『论文笔记』Facial Expression Recognition in the Wild via Deep Attentive Center Loss

Information

Title: Facial Expression Recognition in the Wild via Deep Attentive Center Loss
Author: Amir Hossein Farzaneh and Xiaojun Qi
Institution: Department of Computer Science Utah State University Logan, UT 84322, USA (美国犹他州立大学)
Year: 2021
Journal: WACV
Source: PDF, Offical code
Idea: 利用注意力机制给稀疏中心损失加权

@InProceedings{Farzaneh_2021_WACV,
    author    = {Farzaneh, Amir Hossein and Qi, Xiaojun},
    title     = {Facial Expression Recognition in the Wild via Deep Attentive Center Loss},
    booktitle = {Proceedings of the IEEE/CVF Winter Conference on Applications of Computer Vision (WACV)},
    month     = {January},
    year      = {2021},
    pages     = {2402-2411}
}

Abstract

针对的问题：度量学习中平等的监督包括一些不相关的特征在内的所有特征会降低模型的泛化性能。

给出的解决方案：提出 DACL(Deep Attentive Center Loss) 自适应选择显著的特征元素

Introduction

利用卷积层提取的特征估计注意力权重，用于指导稀疏中心损失模块使类内靠近和类间远离。

Method

（这篇文章没有paper源码，就不敲公式了，简单总结一下）所谓中心损失就是每个样本到聚类中心的聚类之和(WCSS, Within Cluster Sum of Squares)，作者认为这其中有些特征对于我们的目标来说是不重要的，所以对样本通过 CNN 提取的 \(d\) 维特征与中心的距离进行一个加权操作，而权重是由注意力机制得到的。

如图，\(\mathcal{L}_s\) 是一个常规的分类损失，而上面虚线框中的就是作者提出的方法，其中 \(x_i^*\) 是通过 CNN 网络提取的一个 \(d\) 维的特征，在 CE-Unit 中提取相关信息 \(e_i\)，然后在多头分类器中计算权重，最后对稀疏中心损失进行加权操作。思路其实不是很复杂，但这里还有一个很关键的点就是这个注意力网络 \(\mathcal{A}\) 是怎么设计的。
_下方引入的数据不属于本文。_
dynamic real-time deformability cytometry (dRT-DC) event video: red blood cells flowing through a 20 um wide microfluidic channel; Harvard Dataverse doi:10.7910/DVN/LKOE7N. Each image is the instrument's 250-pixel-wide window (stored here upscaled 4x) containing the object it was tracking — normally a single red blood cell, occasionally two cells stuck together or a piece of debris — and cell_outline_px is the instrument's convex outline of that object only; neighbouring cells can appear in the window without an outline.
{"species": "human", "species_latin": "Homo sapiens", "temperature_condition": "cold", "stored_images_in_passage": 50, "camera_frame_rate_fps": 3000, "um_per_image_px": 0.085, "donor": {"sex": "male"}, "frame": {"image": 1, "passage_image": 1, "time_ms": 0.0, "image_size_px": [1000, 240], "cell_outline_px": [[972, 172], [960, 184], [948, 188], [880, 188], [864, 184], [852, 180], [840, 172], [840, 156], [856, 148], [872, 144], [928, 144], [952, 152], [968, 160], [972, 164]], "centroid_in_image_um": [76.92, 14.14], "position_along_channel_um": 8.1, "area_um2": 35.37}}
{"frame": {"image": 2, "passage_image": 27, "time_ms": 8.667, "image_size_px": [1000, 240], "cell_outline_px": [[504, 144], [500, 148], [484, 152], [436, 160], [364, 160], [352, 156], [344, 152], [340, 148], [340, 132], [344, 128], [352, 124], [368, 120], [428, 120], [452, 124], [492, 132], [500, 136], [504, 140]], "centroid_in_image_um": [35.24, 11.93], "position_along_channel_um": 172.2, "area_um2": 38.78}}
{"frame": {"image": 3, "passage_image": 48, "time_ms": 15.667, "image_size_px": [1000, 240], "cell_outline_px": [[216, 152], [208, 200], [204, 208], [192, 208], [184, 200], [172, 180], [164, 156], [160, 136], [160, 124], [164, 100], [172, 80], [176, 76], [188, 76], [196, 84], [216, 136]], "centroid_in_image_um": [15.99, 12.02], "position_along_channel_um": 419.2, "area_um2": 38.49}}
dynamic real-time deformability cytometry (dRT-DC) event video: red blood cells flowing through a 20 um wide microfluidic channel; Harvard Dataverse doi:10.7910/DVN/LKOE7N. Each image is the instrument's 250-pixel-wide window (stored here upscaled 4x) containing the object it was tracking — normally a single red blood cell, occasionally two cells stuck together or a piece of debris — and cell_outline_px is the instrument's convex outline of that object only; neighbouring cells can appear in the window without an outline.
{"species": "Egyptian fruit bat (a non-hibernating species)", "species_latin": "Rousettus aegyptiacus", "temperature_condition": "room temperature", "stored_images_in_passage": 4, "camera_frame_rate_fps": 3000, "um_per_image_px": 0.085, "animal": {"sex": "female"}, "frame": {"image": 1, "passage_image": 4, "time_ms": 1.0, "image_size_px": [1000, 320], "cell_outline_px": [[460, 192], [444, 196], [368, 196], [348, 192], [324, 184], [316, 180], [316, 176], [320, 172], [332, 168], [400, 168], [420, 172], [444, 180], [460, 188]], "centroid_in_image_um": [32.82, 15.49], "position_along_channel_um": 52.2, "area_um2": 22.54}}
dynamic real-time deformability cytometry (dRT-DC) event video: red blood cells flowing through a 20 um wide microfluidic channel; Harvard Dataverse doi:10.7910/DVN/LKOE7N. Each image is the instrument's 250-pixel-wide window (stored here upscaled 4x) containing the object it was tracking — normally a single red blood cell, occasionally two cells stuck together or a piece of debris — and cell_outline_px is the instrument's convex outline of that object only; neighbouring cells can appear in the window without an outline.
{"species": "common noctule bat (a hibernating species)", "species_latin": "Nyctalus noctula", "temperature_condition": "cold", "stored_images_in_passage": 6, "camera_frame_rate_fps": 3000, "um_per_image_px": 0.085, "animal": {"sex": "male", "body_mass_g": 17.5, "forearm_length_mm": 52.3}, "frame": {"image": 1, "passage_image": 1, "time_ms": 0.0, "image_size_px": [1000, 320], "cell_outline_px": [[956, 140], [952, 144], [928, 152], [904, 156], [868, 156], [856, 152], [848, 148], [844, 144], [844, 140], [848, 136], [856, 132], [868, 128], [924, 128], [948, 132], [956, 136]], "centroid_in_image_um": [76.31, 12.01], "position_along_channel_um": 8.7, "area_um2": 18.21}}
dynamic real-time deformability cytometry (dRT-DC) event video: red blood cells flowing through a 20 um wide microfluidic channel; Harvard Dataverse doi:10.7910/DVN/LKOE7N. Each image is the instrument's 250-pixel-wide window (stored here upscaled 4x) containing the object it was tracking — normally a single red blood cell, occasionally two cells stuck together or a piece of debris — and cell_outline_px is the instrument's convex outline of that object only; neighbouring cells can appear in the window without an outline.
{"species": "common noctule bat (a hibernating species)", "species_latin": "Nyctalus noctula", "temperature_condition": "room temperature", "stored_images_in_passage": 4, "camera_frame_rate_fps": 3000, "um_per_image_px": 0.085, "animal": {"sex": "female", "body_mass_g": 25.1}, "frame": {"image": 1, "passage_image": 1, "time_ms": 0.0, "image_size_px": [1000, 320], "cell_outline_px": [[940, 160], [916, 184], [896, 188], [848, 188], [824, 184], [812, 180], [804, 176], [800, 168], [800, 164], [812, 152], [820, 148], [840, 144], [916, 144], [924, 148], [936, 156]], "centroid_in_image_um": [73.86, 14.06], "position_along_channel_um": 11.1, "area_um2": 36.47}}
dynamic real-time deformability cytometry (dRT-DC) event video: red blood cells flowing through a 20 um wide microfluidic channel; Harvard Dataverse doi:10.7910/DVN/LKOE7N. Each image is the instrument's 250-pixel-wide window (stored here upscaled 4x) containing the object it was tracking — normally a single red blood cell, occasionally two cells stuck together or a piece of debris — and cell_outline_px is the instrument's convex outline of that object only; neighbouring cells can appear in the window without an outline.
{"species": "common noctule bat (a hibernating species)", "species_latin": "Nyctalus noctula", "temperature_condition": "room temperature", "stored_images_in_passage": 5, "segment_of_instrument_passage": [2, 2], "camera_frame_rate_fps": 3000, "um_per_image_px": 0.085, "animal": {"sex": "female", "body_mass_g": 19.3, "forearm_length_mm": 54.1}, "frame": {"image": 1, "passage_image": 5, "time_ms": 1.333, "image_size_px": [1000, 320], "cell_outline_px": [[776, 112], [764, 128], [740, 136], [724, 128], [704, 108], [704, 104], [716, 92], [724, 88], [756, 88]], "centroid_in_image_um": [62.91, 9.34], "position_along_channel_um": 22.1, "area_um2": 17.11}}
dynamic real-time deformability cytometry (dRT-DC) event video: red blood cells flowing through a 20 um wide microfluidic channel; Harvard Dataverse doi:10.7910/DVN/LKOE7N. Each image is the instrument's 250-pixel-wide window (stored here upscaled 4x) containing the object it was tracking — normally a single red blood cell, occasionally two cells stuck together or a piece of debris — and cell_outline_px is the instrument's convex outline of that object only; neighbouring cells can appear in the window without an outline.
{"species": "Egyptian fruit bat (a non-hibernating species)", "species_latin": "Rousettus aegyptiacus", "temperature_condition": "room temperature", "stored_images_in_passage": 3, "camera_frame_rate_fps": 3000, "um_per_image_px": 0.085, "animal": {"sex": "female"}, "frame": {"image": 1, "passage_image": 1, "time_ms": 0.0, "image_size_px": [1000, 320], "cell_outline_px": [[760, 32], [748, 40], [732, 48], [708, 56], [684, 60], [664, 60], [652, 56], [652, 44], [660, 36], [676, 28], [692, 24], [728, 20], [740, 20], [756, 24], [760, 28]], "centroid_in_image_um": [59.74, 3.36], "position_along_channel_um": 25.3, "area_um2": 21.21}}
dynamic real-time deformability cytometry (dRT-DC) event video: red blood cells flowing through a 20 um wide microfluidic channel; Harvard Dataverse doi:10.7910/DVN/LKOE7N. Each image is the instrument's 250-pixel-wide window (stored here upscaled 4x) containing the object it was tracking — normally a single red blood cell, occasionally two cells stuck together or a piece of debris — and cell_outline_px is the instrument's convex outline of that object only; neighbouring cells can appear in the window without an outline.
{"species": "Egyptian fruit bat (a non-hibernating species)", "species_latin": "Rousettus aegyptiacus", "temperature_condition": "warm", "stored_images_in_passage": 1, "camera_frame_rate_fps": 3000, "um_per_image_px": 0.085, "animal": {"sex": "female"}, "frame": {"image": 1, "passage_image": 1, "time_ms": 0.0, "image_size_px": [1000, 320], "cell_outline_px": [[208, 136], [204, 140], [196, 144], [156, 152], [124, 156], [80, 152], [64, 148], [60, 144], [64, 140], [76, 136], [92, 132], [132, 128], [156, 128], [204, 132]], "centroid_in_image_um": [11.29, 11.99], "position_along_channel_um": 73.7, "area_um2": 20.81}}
注意力网络 \(\mathcal{A}\) 包含了两个模块

上下文编码单元(Context Encoder Unit, CE-Unit)，以 CNN 提取的特征图作为上下文生成隐含特征，主要是三个全连接层：\(flatten \rightarrow fc \rightarrow BN \rightarrow relu \rightarrow fc \rightarrow BN \rightarrow relu \rightarrow fc \rightarrow BN \rightarrow tanh\).
多头二元分类器，将 CE-Unit 的隐含特征作为输入估计注意力权重，每个头会输出两个分数，一个是包含重要特征的分数，一个是不包含；然后取包含的softmax 计算结果作为最终的权重。

Experiment

用了 RAF-DB 和 AffectNet 两个数据集，和在 MS-CELEB-1M 上预训练的 Resnet18 作为backbone。具体结果可以看原文，其实对比中心损失的方法改进只是有一点改进，改进不是特别大，两个数据集上都是提升了 \(1\%\) 的样子。

Conclusion

DACL 是一种通过注意力机制来自适应控制在深度度量学习中特征表达的强度的方法。此外，由可自定义的神经网络完全参数化的注意力机制通过为稀疏中心损失提供注意力权重来估计所有维度的贡献概率。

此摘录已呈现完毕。